Start to finish, copy the data exactly.

• _SOURCE DATA_:
----

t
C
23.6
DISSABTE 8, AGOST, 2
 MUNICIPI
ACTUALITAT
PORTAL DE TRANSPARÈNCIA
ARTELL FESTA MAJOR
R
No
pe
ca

----

• _RESPONSE TO THE TASK_:
t
C
23.6
DISSABTE 8, AGOST, 2
 MUNICIPI
ACTUALITAT
PORTAL DE TRANSPARÈNCIA
ARTELL FESTA MAJOR
R
No
pe
ca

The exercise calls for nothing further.